QUESITI DA SVOLGERE >>
1. Ricopia dal testo sul tentativo di truffa a La Rustica il passo che va da "Gli agenti in" a "così è stato.".
2. Riprendi il testo sul tentativo di truffa a La Rustica e proseguilo a partire dall'ultima frase riportata.

Seicento euro in contanti e qualche monile in oro. È questo il bottino che un sedicente appartenente alla Guardia di Finanza aveva preteso telefonicamente da un’anziana donna di La Rustica, quartiere della periferia est di Roma, con la scusa di un fantomatico risarcimento legato a una presunta indagine a suo carico per rapina. Un copione collaudato, studiato nei minimi dettagli. Peccato che, questa volta, la vittima designata avesse già cambiato il finale.
La telefonata, il ricatto morale e la “trappola”
Tutto è iniziato con una chiamata all’utenza fissa della donna. Dall’altro capo del filo, un uomo con tono autorevole si è qualificato come militare della Guardia di Finanza, comunicandole di essere sotto indagine per rapina e che, per chiudere la faccenda, avrebbe dovuto consegnare immediatamente denaro e oro a un suo “delegato” incaricato della riscossione.
La pressione psicologica era costruita ad arte: la donna non avrebbe potuto riagganciare il telefono fino al momento della consegna, pena conseguenze peggiori. Un meccanismo di controllo totale, pensato per isolare la vittima e impedirle di chiedere aiuto. Ma l’anziana, presente di spirito e fortunatamente non sola — la figlia stava assistendo alla telefonata — ha fatto l’unica cosa giusta: ha chiamato la Polizia di Stato.
Gli agenti in posizione, lei al telefono a recitare la parte
Sul posto sono intervenuti gli agenti del V Distretto Prenestino e del VI Distretto Casilino, che hanno perimetrato con discrezione l’area intorno all’abitazione, all’interno e all’esterno, precludendo ogni possibile via di fuga. Tutto doveva sembrare normale. E così è stato.

DATI FORNITI >>
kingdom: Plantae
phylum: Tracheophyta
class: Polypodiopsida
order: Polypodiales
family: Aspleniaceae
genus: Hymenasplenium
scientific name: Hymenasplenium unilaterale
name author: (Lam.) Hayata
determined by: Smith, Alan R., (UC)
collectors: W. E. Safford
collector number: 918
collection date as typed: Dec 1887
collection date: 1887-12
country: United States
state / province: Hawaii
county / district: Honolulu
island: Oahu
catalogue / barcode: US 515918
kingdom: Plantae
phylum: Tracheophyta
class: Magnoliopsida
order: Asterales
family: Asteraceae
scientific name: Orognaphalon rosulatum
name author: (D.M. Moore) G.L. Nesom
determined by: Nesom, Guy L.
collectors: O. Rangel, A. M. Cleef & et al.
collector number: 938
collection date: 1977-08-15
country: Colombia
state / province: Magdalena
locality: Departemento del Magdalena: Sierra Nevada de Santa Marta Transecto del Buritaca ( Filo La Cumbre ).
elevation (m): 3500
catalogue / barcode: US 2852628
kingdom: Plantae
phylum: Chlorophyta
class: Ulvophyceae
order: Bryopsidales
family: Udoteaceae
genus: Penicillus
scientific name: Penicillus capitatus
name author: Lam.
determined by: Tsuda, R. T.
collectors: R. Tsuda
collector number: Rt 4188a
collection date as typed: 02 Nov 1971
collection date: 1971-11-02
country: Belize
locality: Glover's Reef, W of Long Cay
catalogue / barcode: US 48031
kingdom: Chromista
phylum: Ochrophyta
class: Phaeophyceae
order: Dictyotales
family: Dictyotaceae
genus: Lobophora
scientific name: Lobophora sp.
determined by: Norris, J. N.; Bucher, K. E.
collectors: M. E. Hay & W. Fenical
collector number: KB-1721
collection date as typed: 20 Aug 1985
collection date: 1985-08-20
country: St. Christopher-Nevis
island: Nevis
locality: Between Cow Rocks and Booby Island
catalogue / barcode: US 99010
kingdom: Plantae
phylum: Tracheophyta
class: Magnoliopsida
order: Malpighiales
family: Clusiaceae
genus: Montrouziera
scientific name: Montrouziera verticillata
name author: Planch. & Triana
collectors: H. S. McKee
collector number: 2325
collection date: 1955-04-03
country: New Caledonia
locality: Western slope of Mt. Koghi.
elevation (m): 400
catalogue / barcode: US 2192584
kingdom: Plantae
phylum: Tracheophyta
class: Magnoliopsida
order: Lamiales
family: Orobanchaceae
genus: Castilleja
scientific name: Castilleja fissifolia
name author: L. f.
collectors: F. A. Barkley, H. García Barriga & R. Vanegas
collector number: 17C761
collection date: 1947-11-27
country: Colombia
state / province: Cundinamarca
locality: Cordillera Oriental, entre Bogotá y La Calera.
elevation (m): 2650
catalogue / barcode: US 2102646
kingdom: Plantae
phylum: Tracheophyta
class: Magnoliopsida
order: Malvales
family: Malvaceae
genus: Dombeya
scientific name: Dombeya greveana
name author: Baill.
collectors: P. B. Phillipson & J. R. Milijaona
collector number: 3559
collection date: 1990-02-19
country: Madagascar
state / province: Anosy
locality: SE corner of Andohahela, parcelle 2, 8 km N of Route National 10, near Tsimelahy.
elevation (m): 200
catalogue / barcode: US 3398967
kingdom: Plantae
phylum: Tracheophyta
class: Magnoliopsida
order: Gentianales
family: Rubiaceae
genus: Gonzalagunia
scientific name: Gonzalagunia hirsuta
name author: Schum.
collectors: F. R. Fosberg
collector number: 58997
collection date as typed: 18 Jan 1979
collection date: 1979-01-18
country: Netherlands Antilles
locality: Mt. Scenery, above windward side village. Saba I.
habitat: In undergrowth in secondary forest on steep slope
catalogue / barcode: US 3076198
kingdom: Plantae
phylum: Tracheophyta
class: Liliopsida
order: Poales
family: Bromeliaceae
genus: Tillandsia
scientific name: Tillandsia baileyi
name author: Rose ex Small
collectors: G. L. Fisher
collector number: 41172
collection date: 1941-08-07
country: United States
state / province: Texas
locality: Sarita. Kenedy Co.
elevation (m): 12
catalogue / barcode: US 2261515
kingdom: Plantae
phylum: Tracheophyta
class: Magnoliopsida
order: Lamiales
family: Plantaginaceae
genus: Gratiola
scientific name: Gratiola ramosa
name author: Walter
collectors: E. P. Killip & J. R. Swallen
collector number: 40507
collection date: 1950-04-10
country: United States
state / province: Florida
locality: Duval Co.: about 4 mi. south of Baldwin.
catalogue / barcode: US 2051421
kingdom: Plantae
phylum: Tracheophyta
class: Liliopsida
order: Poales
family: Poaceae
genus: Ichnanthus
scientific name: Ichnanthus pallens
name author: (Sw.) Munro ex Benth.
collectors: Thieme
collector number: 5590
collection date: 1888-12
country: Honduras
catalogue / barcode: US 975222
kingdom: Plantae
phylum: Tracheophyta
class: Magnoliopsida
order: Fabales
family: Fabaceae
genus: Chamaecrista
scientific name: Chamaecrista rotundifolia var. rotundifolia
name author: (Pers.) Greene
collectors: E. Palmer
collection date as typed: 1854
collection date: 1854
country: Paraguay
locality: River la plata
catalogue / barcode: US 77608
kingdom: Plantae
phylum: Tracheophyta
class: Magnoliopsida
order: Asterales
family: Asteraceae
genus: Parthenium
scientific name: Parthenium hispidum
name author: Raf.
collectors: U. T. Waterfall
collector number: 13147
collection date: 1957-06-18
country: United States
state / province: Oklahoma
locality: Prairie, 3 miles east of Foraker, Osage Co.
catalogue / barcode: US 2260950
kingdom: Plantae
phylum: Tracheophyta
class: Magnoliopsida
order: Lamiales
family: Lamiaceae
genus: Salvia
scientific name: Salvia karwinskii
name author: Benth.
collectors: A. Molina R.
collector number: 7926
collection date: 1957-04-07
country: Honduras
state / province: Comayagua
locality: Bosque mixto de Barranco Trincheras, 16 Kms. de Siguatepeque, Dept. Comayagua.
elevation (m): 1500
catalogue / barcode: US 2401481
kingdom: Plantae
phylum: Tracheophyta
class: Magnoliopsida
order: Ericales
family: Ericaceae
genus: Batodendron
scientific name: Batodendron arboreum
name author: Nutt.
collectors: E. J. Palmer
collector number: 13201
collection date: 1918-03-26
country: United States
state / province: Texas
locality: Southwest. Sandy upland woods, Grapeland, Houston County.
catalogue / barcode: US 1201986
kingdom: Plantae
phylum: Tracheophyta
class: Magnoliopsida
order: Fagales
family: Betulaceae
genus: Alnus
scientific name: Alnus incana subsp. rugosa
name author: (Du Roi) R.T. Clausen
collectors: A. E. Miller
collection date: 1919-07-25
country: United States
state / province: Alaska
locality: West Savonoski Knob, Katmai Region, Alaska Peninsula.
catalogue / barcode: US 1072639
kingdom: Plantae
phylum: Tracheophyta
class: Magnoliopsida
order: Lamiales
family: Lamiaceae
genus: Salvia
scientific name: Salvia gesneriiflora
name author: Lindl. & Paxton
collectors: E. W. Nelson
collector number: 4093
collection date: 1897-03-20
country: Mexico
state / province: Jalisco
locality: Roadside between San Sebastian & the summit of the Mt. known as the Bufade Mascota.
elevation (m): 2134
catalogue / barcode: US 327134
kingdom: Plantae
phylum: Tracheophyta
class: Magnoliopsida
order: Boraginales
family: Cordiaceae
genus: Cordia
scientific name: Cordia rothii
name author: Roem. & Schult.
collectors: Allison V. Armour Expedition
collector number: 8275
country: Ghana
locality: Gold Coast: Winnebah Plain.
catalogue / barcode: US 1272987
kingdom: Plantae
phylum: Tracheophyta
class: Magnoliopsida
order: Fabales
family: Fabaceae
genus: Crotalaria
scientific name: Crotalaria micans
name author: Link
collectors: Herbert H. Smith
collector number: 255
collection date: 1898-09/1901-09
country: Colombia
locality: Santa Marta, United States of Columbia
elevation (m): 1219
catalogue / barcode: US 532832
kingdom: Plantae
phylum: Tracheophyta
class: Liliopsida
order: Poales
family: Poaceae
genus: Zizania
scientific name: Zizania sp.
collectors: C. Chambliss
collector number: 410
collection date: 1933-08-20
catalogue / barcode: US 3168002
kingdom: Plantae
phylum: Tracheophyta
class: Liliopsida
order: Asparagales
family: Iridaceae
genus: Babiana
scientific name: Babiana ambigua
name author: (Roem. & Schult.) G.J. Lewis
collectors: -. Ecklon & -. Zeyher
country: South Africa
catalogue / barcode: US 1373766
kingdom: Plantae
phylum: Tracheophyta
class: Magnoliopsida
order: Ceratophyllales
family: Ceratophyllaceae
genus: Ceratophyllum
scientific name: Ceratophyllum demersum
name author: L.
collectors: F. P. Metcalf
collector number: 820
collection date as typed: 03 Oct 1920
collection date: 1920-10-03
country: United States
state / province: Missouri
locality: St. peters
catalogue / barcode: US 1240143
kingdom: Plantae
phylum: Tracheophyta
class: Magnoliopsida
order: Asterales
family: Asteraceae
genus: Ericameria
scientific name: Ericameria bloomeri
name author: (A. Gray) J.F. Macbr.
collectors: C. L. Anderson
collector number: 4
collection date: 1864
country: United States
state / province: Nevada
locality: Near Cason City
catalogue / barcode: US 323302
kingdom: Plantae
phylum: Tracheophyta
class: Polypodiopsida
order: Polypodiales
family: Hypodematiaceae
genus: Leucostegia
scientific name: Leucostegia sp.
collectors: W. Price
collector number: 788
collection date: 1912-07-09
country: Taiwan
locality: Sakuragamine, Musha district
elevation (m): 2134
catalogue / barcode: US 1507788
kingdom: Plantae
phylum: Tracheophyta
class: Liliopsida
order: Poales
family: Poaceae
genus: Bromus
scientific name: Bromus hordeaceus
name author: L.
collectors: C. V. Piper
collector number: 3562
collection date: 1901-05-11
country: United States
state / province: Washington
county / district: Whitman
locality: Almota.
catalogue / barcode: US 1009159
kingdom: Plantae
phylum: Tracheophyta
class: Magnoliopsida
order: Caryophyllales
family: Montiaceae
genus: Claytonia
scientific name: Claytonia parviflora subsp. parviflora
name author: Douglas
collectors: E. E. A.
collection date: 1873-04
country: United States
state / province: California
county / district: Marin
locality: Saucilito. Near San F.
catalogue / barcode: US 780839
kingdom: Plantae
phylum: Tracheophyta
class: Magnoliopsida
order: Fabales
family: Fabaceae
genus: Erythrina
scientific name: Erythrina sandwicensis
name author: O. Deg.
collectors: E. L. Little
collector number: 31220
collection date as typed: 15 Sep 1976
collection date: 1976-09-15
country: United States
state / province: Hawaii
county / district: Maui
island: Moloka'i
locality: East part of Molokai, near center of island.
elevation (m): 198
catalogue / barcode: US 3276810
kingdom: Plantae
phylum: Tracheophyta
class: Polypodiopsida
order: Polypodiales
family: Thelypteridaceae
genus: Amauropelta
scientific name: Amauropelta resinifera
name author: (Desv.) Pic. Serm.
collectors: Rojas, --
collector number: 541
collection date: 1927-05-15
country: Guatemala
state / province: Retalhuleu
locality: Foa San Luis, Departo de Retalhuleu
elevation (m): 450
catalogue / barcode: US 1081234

RISPOSTE PER NUMERO >>
1.
Gli agenti in posizione, lei al telefono a recitare la parte
Sul posto sono intervenuti gli agenti del V Distretto Prenestino e del VI Distretto Casilino, che hanno perimetrato con discrezione l’area intorno all’abitazione, all’interno e all’esterno, precludendo ogni possibile via di fuga. Tutto doveva sembrare normale. E così è stato.

2.
Forte della protezione degli agenti appostati in silenzio, l’anziana ha continuato a parlare con il falso finanziere, raccogliendo quanto richiesto e rassicurandolo di essere sola in casa. A un certo punto, insospettito da alcuni rumori provenienti dall’appartamento, l’uomo dall’altro capo del filo le ha chiesto conferma. Lei, senza tradire la minima esitazione, lo ha tranquillizzato. La conversazione si è protratta per oltre mezz’ora.
Sull’uscio di casa, la sorpresa
Quando finalmente qualcuno ha bussato alla porta, l’anziana ha aperto. Il complice incaricato della riscossione — un quarantaseienne di origine campana — aveva già il bottino tra le mani quando si è ritrovato circondato dagli agenti. Le manette sono scattate in flagranza, senza che avesse il tempo di rendersi conto di essere caduto nella stessa trappola che credeva di aver teso.
L’arresto è stato successivamente convalidato dall’Autorità giudiziaria. L’uomo è ora gravemente indiziato del reato di tentata truffa aggravata, mentre le indagini proseguono per risalire all’identità dell’altro complice — quello che per oltre trenta minuti aveva tenuto in linea l’anziana, convinto, fino all’ultimo, di avere tutto sotto controllo.